FIGURE A-7 RAID 50 Logical Drives


 [ D ]

In this example, P represents the distributed parity data.


RAID 6 Logical Drives

A RAID 6 logical drive--also referred to as dual drive failure protection--is similar to a RAID 5 logical drive because it uses data striping and parity data to provide redundancy. However, RAID 6 logical drives include two independent sets of parity data instead of one. Both sets of parity data are striped separately across all disk drives in the logical drive.

RAID 6 logical drives provide extra protection for your data because they can recover from two simultaneous disk drive failures. However, the extra parity calculation slows performance (compared to RAID 5 logical drives).

RAID 6 logical drives must be built from at least four disk drives. Maximum stripe size depends on the number of disk drives in the logical drive.

FIGURE A-8 RAID 6 Logical Drives


Figure shows four disk drives in a logical drive: two 240 GB drives and two 400 GB drives.
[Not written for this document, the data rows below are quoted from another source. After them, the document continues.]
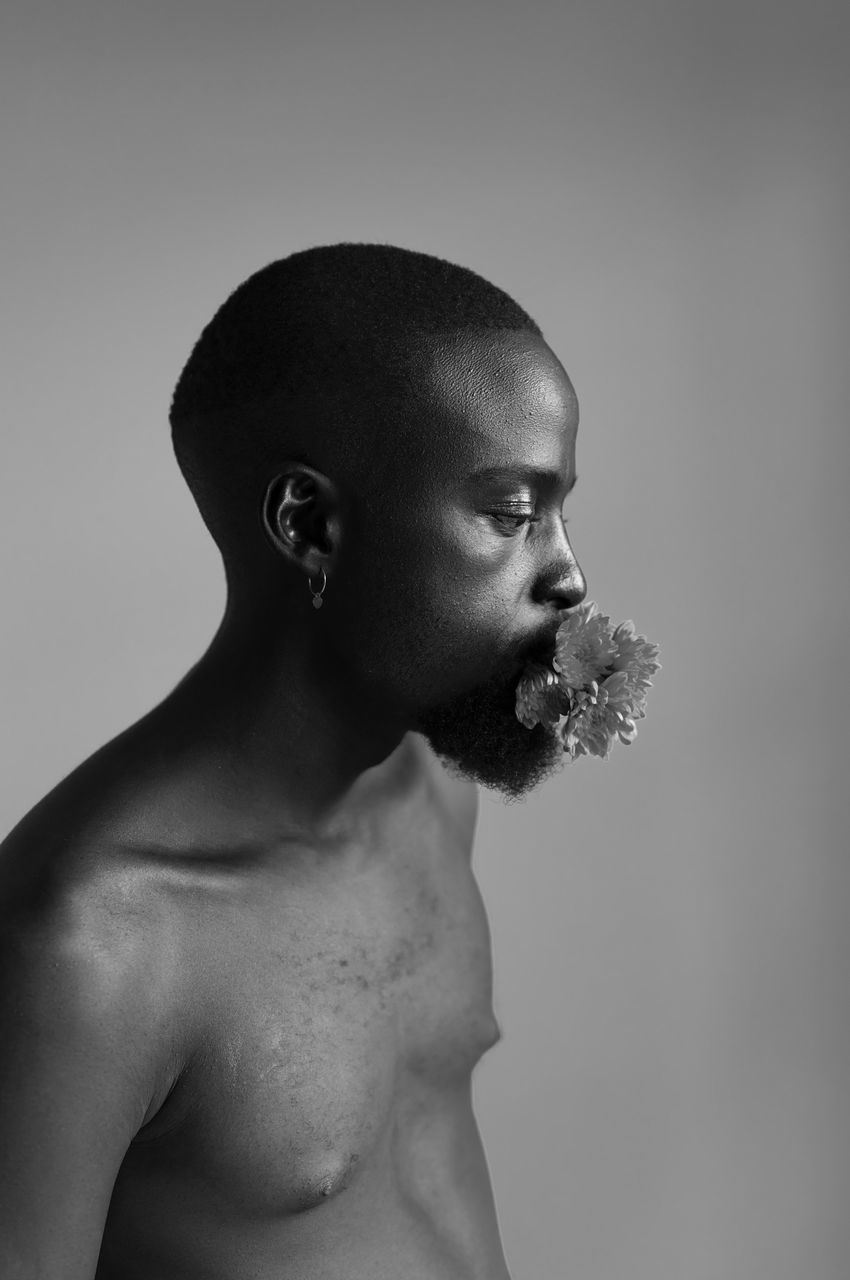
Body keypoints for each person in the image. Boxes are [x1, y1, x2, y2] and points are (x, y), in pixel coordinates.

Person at [0, 243, 586, 1279]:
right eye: (511, 513)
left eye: (558, 510)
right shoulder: (86, 940)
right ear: (309, 523)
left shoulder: (436, 791)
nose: (568, 575)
These drives are configured into one RAID 6 logical drive of 500 GB plus parity (P1 and P2).


RAID 60 Logical Drives

Similar to a RAID 50 logical drive (see RAID 50 Logical Drives), a RAID 60 logical drive--also referred to as dual drive failure protection-- is built from at least eight disk drives configured as two or more RAID 6 logical drives, and stripes stored data and two sets of parity data across all disk drives in both RAID 6 logical drives.

Two sets of parity data provide enhanced data protection, and striping improves performance. RAID 60 logical drives also provide high data transfer speeds.